What you have to do: Transcribe exactly the lines that fall between the one holding "left hip: (444, 582)" and the one holding "left knee: (499, 782)", inclusive, from the entries below.

Dataset records:

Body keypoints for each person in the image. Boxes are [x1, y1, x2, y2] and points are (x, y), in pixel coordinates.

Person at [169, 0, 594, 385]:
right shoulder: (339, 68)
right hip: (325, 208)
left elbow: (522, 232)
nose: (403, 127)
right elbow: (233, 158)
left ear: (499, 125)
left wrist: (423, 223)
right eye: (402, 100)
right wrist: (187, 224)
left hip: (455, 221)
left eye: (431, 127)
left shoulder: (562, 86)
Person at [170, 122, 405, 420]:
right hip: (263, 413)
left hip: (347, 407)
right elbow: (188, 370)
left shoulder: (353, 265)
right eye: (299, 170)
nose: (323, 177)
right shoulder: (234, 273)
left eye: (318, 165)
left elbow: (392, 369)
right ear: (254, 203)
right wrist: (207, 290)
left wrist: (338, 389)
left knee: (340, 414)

--

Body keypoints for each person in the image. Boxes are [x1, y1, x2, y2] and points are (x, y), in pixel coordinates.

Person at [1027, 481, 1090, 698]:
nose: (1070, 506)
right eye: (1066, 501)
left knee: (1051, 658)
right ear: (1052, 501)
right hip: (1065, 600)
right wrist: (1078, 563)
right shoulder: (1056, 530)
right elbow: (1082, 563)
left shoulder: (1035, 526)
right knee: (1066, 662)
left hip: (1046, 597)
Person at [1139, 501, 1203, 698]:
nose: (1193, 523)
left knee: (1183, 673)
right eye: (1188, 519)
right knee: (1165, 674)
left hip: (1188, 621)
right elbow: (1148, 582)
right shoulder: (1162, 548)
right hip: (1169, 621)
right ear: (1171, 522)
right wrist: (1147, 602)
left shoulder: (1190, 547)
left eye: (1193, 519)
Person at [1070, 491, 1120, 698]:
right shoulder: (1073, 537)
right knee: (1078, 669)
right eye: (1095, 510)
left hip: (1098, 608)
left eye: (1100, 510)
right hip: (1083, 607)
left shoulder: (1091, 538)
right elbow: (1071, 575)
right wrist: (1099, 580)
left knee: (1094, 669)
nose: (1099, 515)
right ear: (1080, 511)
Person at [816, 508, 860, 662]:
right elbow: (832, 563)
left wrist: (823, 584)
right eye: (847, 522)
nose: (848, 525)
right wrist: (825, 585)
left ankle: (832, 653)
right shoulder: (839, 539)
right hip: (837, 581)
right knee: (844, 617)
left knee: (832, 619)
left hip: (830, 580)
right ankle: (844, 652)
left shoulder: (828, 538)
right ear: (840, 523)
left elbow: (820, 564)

* * *

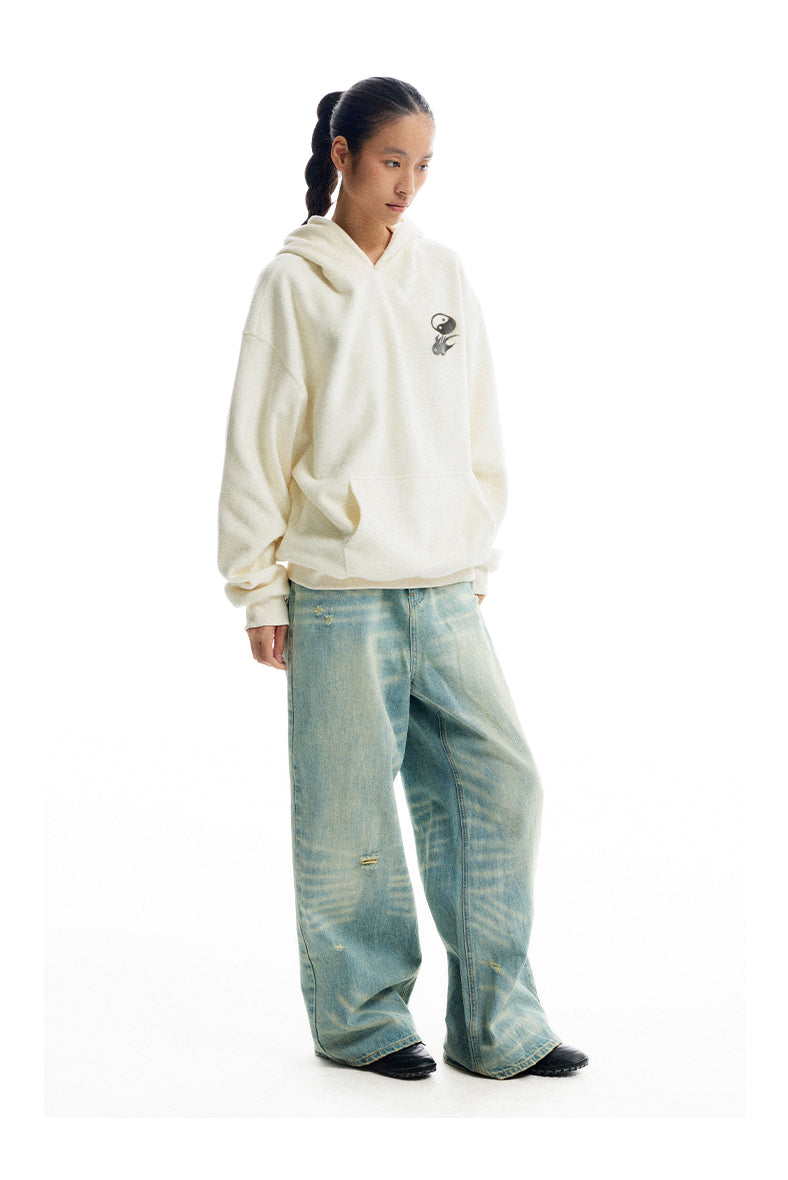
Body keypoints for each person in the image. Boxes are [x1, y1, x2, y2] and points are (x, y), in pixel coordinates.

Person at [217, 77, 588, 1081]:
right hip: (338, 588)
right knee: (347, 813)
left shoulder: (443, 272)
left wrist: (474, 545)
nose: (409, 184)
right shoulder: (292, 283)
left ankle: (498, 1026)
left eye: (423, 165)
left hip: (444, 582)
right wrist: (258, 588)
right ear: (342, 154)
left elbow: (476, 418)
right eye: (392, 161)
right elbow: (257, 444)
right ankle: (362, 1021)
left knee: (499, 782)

Written solution:
left hip: (444, 582)
right wrist: (258, 588)
right ear: (342, 154)
left elbow: (476, 418)
right eye: (392, 161)
right elbow: (257, 444)
right ankle: (362, 1021)
left knee: (499, 782)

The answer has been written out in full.